## Work request
Return every line of the listing below that contains the string "Paris". Case counts.

## Entries provided
=======

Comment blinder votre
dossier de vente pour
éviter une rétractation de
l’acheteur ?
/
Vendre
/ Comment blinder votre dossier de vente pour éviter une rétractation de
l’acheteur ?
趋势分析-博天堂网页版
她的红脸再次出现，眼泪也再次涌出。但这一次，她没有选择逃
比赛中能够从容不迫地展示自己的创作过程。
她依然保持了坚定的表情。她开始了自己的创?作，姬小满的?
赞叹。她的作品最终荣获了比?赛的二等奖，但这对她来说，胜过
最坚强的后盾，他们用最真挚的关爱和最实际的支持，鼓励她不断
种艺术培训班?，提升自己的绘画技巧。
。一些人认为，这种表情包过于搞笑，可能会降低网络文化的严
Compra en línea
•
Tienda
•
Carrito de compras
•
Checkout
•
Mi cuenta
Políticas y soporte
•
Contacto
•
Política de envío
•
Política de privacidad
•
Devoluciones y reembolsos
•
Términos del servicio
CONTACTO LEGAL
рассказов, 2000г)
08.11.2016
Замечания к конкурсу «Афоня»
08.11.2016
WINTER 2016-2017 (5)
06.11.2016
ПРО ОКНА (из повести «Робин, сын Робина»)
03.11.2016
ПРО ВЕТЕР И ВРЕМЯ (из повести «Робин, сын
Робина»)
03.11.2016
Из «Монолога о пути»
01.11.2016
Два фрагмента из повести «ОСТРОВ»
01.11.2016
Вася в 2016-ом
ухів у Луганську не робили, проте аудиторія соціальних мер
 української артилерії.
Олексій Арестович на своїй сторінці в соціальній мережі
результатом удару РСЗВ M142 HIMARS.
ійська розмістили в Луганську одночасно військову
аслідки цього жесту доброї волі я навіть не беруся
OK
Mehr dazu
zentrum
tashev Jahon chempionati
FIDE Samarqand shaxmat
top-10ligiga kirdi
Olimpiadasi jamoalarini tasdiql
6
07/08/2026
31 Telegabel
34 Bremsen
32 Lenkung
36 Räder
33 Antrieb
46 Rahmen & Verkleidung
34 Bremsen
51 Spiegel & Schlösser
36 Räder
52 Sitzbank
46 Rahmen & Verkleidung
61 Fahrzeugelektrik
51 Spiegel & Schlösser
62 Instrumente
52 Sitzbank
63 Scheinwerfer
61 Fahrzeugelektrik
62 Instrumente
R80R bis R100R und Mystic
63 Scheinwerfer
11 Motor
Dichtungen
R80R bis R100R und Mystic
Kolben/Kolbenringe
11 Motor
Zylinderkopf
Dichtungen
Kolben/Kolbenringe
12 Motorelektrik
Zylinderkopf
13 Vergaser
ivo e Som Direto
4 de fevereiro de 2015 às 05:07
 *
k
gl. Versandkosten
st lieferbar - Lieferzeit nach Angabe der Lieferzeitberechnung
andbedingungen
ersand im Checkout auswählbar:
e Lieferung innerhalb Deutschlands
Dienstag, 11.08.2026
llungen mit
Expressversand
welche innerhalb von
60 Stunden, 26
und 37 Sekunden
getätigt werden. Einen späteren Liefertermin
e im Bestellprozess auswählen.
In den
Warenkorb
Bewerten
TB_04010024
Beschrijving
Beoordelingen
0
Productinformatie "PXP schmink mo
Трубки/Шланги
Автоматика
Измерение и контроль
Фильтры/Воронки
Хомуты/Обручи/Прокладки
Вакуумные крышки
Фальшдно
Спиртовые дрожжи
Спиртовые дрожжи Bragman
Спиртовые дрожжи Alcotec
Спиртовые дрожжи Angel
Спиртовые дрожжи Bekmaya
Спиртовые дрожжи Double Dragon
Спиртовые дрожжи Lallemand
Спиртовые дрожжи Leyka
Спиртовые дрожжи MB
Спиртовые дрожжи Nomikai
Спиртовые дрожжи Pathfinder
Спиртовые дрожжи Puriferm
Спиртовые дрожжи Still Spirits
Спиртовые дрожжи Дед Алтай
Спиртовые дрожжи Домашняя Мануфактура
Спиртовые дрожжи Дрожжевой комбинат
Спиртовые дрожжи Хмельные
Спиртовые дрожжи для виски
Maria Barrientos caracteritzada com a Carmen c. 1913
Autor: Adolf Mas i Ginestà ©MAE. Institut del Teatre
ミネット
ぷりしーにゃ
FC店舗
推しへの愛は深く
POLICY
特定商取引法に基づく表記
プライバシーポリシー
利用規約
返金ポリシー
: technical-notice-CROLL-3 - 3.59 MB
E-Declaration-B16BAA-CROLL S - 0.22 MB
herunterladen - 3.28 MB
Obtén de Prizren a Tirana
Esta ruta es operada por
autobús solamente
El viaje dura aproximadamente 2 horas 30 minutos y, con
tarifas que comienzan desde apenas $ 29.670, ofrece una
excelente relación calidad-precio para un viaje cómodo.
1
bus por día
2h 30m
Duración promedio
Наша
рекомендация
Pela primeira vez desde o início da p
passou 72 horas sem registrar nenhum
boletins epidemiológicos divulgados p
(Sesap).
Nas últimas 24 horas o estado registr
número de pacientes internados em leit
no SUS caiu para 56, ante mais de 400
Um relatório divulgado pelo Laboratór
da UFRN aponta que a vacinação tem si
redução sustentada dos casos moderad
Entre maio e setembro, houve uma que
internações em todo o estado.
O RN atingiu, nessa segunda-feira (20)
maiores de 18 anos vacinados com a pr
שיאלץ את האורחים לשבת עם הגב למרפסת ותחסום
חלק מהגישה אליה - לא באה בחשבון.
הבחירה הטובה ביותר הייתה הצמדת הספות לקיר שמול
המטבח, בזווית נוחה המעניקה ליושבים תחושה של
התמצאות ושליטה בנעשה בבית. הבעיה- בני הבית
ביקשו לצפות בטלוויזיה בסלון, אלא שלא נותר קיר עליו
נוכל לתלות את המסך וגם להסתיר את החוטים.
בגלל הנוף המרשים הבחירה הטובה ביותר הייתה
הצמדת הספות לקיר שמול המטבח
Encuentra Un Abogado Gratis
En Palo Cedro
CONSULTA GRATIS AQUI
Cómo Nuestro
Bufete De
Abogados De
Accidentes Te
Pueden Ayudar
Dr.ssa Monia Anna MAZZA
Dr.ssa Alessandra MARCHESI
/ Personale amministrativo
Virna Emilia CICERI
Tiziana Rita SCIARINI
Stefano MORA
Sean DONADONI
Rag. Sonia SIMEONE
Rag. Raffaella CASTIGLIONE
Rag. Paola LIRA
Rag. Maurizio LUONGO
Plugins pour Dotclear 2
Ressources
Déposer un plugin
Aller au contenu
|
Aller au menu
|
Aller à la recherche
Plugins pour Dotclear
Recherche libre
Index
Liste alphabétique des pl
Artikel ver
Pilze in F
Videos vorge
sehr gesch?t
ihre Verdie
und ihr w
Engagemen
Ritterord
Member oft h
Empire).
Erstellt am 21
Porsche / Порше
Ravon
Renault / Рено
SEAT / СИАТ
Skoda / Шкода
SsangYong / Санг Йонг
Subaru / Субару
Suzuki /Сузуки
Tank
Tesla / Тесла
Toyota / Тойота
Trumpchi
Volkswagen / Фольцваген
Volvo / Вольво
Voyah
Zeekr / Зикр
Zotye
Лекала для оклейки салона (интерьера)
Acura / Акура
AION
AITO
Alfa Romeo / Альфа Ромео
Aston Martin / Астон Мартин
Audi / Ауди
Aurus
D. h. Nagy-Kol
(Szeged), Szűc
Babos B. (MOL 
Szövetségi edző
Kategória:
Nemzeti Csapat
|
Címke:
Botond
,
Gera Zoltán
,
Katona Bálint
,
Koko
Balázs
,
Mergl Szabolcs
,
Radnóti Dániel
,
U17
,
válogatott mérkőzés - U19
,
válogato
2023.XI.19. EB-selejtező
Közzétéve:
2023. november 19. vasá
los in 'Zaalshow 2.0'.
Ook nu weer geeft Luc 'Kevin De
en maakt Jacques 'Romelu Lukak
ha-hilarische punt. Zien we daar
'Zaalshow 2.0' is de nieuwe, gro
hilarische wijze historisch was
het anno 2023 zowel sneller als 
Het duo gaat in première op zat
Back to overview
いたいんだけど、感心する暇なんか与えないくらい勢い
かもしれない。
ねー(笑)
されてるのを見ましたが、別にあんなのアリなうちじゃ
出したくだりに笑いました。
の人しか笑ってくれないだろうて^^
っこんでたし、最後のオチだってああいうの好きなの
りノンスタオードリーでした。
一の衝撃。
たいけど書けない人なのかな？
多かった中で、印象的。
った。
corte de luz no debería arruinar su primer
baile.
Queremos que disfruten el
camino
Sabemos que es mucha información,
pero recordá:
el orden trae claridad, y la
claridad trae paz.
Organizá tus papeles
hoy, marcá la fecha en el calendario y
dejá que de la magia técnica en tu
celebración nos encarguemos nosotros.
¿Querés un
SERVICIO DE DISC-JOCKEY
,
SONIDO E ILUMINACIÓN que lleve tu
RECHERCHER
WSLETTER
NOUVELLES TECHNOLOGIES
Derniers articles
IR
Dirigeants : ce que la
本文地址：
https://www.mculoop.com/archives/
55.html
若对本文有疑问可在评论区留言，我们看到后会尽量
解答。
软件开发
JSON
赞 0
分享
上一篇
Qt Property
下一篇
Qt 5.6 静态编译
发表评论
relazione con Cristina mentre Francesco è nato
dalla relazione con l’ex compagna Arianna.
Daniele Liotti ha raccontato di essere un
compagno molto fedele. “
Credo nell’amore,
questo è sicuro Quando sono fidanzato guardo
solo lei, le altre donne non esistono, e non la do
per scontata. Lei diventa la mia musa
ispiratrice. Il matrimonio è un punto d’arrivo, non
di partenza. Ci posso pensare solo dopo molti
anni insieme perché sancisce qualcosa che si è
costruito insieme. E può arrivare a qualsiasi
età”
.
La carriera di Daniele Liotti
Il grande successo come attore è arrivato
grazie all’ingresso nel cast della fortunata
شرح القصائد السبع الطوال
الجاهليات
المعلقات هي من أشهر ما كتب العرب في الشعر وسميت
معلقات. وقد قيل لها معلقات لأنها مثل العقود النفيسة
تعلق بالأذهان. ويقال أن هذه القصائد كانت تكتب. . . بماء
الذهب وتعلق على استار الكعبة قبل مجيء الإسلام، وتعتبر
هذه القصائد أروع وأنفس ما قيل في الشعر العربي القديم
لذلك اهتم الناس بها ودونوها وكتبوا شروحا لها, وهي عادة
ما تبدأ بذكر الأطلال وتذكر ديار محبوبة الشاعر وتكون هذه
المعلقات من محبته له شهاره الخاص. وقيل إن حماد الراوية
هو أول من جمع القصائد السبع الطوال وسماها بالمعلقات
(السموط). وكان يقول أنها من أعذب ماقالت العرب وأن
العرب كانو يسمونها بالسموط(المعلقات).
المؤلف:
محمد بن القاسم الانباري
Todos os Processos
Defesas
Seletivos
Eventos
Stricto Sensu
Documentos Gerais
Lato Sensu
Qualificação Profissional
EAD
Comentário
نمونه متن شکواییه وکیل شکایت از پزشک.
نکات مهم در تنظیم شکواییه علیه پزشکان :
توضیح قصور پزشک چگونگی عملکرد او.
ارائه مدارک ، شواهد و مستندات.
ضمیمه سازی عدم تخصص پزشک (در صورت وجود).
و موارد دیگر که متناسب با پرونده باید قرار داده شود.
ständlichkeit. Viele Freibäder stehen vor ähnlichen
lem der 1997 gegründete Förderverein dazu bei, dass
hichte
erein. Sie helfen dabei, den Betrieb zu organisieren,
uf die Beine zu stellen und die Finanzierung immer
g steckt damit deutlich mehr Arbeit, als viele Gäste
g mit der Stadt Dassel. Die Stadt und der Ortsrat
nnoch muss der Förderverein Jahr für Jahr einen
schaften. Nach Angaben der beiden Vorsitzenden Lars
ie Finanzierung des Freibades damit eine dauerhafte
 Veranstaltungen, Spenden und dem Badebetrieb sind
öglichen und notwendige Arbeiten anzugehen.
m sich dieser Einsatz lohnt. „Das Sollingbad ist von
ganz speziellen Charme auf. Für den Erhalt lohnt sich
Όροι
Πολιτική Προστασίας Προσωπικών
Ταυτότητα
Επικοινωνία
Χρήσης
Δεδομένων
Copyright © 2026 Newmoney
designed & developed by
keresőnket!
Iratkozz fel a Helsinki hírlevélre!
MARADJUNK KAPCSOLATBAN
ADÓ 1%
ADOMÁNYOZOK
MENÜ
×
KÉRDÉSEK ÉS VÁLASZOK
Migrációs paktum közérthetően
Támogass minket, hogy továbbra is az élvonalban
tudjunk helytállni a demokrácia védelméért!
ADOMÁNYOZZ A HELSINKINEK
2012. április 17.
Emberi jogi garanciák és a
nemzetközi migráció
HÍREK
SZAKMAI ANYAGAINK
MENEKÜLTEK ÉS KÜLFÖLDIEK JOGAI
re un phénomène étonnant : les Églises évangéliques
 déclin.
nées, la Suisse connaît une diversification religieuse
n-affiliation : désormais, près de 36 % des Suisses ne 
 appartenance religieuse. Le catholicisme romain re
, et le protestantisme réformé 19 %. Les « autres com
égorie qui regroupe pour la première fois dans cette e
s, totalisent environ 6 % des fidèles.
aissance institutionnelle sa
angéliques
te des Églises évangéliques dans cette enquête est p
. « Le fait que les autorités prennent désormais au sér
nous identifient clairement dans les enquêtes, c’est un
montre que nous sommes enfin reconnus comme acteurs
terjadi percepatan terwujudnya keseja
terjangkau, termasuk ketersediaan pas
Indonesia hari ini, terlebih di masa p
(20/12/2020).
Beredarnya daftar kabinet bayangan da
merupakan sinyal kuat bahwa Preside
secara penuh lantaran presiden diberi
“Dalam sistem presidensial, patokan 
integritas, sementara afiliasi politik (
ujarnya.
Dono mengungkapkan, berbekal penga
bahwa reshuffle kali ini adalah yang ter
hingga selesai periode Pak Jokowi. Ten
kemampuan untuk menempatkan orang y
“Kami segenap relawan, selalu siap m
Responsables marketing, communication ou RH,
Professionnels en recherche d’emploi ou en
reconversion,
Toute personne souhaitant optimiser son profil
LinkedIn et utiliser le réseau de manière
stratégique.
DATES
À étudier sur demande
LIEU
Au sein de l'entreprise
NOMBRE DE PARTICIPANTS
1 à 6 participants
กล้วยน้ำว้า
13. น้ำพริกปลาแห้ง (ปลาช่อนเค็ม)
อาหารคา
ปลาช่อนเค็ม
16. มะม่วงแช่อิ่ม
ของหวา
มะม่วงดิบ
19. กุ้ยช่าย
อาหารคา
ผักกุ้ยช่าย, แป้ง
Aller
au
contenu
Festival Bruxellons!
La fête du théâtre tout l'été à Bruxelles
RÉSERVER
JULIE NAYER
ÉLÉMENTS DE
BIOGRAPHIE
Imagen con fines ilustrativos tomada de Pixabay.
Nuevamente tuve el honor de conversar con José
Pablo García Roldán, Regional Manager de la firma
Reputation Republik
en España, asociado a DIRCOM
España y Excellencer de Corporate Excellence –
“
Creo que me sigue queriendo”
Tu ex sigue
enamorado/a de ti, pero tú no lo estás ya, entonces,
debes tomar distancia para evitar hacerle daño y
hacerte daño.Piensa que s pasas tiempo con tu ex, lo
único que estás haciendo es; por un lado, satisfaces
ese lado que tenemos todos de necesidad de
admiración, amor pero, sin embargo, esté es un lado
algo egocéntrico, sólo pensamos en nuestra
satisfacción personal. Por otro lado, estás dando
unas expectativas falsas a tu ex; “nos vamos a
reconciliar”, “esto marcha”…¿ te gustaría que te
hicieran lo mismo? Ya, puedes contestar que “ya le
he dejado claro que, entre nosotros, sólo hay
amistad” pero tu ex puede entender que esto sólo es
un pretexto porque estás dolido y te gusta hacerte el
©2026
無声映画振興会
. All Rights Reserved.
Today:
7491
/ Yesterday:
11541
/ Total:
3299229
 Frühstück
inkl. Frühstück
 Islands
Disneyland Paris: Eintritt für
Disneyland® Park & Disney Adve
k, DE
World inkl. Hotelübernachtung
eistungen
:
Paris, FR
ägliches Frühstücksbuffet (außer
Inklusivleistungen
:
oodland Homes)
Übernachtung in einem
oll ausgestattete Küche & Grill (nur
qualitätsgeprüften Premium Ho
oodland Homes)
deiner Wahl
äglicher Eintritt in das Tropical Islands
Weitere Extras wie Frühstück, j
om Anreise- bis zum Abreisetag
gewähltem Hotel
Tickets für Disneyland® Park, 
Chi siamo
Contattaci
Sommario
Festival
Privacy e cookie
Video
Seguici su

=======

## Solution below
Disneyland Paris: Eintritt für
Paris, FR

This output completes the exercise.